Ambassify maintains a secure operating environment through strict separation of systems, continuous monitoring, and proactive vulnerability management. Our infrastructure is designed to detect, prevent, and respond to threats before they affect your data.

Environment Separation

Production systems are isolated from all other environments to protect live data.

  • Strict Separation: Production, staging, and development environments are fully separated from one another.
  • No Production Data in Testing: Production data is never used in non-production environments.
  • Synthetic Test Data: Only anonymized or synthetic data is used for development and testing purposes.

Configuration Hardening

Systems are locked down to reduce the attack surface and eliminate unnecessary risk.

  • Hardening Standards: All systems are configured following established security hardening standards.
  • No Default Credentials: Default credentials and unnecessary services are removed before deployment.
  • Single-Function Containers: Each container serves a single function to minimize its attack surface.

Malware Protection

Devices and cloud infrastructure are protected against malicious software and unauthorized changes.

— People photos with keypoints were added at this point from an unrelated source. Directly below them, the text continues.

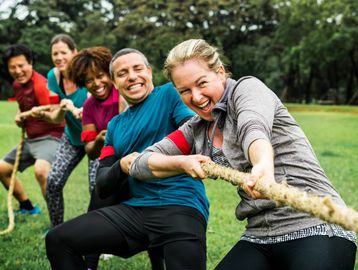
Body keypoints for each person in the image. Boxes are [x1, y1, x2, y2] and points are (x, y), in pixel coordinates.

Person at [128, 39, 357, 270]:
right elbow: (142, 163)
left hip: (316, 224)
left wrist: (263, 166)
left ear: (219, 73)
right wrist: (182, 162)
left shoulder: (247, 90)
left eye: (202, 83)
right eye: (185, 91)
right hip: (259, 235)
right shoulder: (195, 129)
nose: (196, 97)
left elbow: (253, 129)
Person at [45, 48, 209, 270]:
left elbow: (193, 133)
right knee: (57, 240)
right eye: (122, 73)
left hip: (180, 205)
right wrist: (121, 165)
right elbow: (102, 184)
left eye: (137, 69)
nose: (132, 76)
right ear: (114, 81)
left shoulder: (170, 94)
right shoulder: (115, 126)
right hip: (135, 212)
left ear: (149, 72)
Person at [66, 46, 129, 270]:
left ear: (109, 73)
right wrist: (102, 139)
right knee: (98, 207)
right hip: (109, 162)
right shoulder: (89, 106)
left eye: (100, 76)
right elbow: (91, 150)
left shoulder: (122, 93)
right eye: (88, 80)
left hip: (136, 160)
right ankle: (90, 264)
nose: (96, 83)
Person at [33, 34, 94, 228]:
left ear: (74, 53)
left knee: (97, 188)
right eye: (55, 53)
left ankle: (102, 239)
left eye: (63, 52)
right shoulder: (53, 76)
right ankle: (56, 229)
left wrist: (88, 111)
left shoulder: (87, 73)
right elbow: (56, 118)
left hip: (97, 138)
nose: (59, 57)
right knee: (53, 182)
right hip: (73, 137)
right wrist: (61, 107)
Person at [0, 44, 64, 215]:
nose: (18, 70)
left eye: (21, 65)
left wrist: (40, 113)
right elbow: (25, 106)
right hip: (31, 140)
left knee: (41, 171)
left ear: (30, 64)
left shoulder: (41, 85)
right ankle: (27, 207)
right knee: (1, 169)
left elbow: (57, 114)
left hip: (51, 137)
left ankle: (57, 222)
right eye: (12, 67)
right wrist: (19, 115)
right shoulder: (17, 85)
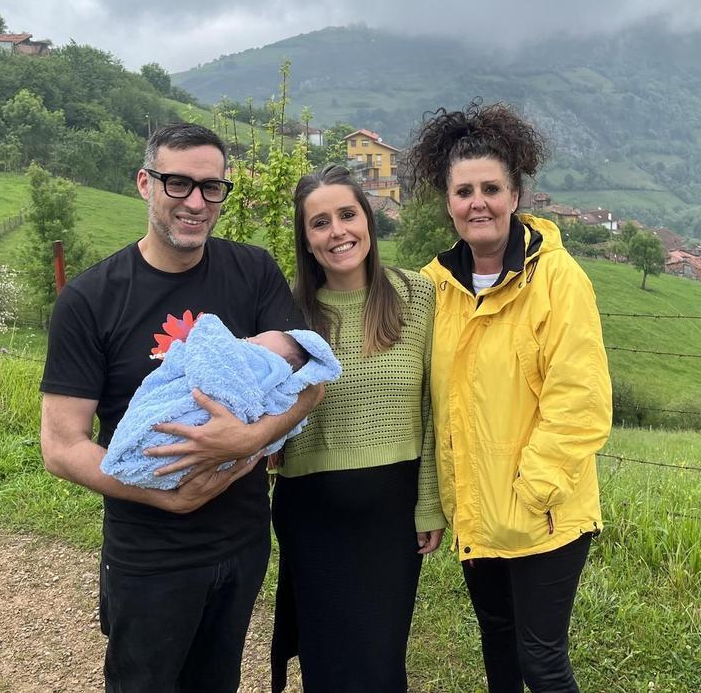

  • Endpoint Protection: All company devices run endpoint protection software.
  • Cloud Monitoring: Cloud infrastructure is continuously monitored for threats and anomalies.
  • Regular Patching: Systems are updated and patched regularly to address known vulnerabilities.

Logging and Monitoring

Comprehensive logging provides visibility into system activity and supports incident investigation.

  • Centralized Logging: All security-relevant events are collected in a centralized logging system.
  • Detailed Records: Logs capture user actions, access attempts, and configuration changes.
  • 30-Day Retention: Logs are retained for a minimum of 30 days.
  • Tamper-Proof Storage: Logs are stored in tamper-proof storage to preserve their integrity.
  • No Sensitive Data in Logs: Log entries never contain sensitive data or request payloads.

Vulnerability Management

Proactive scanning and clear remediation timelines keep our systems protected against known threats.

  • Quarterly Scans: Public-facing systems undergo vulnerability scans every quarter.
  • Annual Penetration Testing: An independent external party conducts a penetration test at least once per year.
  • Remediation Timelines: Identified vulnerabilities are addressed based on severity:
    • Critical: 15 days
    • High: 30 days
    • Medium: 60 days
    • Low: 90 days

Network Security

Network-level controls restrict traffic and prevent unauthorized communication between systems.

  • Network Segmentation: Systems are segmented with access controls to limit lateral movement.
  • Firewall Reviews: Firewall rules are reviewed regularly to ensure they remain appropriate.
  • Anti-Spoofing: Anti-spoofing measures are enabled to prevent forged network traffic.
  • Session Timeout: Network sessions are terminated automatically after a period of inactivity.

Physical Security

Ambassify is a fully remote company. All infrastructure is hosted on Amazon Web Services (AWS).

  • AWS-Managed Facilities: Physical security of data centers is managed entirely by AWS.
  • Certified Data Centers: AWS data centers hold industry-leading certifications including SOC 2 and ISO 27001.
  • More Information: For details on AWS physical security controls, see the AWS physical security documentation.